Losing your independence, surrendering and asking for help, even from someone you love, is SO hard and I spent many days crying in frustration.  I now realise how important it is to ask for help and trust the people around you. 

With our wedding was fast approaching, I was determined to fit in to my dress and walk down the aisle.  I followed every piece of advice I could find – rest A LOT, relax, ice, elevation, daily exercise/rehab, eat lots of protein, drink lots of water and definitely no coffee, sugar or alcohol.  

Injuries are mentally and physically exhausting so I spent a lot of time listening to meditation and relaxation tapes. 

This website was a massive help:

Lessons Learnt

Number 1: Patience.  In the time I spent on the couch I learnt to relax, I built this website and had time to do the little things in life that I always took for granted – like reading!   Recovering from a major accident takes a really long time and getting stressed about it doesn’t help.  I listened to a lot of Tibetan meditation tapes on YouTube which distracted me from pain and helped me dream away. 

Number 2: Rehab sucks!  Its long, boring and never ends but is essential to your recovery.  I was really good up until our wedding but afterwards lapsed into a period of laziness and it not only stopped my recovery but took me backwards.  Do a little every day and never stop! 

Number 3: Life is short, appreciate every moment.  I was very lucky, my accident could have been a lot worse.  I still have a long way to go but I should be able to return to all the things I did before and will do so with a much greater appreciation.  Say yes, get off the couch, avoid social media! 

Number 4: Gratitude.  Especially for Toby who was my full time carer for 3 months and also all my friends and family who helped, visited, sent care packages, walked dogs, helped me in and out of boats!!  Without their friendship and support it would have been so much harder so THANK YOU!

Number 5: EMPATHY!  Maybe this one should be number 1.  Being in a wheelchair for 10 weeks, I realised that being disabled is a daily challenge.  The world is not really set up for anyone with a disability, which really sucks.  As if life isn’t tough enough.  

My biggest pet peeve was locked disabled toilets where the key was 200m away up a ramp (Lauterbrunnen train station, I’m looking at you!).

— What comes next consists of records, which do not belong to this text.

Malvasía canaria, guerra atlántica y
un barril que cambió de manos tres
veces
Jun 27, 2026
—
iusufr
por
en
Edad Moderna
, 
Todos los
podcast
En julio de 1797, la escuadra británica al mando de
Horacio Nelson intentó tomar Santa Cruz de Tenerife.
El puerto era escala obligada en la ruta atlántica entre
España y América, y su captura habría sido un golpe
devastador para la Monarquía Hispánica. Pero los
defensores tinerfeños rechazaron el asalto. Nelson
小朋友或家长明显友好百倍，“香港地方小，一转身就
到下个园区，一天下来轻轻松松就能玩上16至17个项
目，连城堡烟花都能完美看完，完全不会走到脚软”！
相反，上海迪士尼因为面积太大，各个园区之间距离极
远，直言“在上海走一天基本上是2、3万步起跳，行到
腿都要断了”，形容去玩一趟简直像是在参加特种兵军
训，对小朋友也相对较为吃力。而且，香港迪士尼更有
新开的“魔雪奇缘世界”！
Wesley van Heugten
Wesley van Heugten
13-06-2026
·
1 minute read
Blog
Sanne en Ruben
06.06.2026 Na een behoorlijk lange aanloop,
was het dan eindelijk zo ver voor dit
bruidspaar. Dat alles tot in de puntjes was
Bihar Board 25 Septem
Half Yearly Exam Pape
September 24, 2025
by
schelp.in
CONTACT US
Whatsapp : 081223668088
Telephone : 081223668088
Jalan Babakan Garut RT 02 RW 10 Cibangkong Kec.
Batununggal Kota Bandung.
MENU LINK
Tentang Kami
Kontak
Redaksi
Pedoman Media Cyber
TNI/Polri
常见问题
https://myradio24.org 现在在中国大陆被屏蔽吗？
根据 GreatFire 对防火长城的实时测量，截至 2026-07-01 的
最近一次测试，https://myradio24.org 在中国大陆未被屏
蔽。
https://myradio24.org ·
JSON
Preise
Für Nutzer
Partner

I really admire anyone who suffers from a long term disability and yet manages to smile each day.  So all I can say is be kind, offer a hand.  Even if its refused, its appreciated.

Next month I get my plate removed and I’m looking forward to hopefully getting some more feeling and movement back in my ankles.  I have a new appreciation for life and everything in it – we only have one chance so lets live it!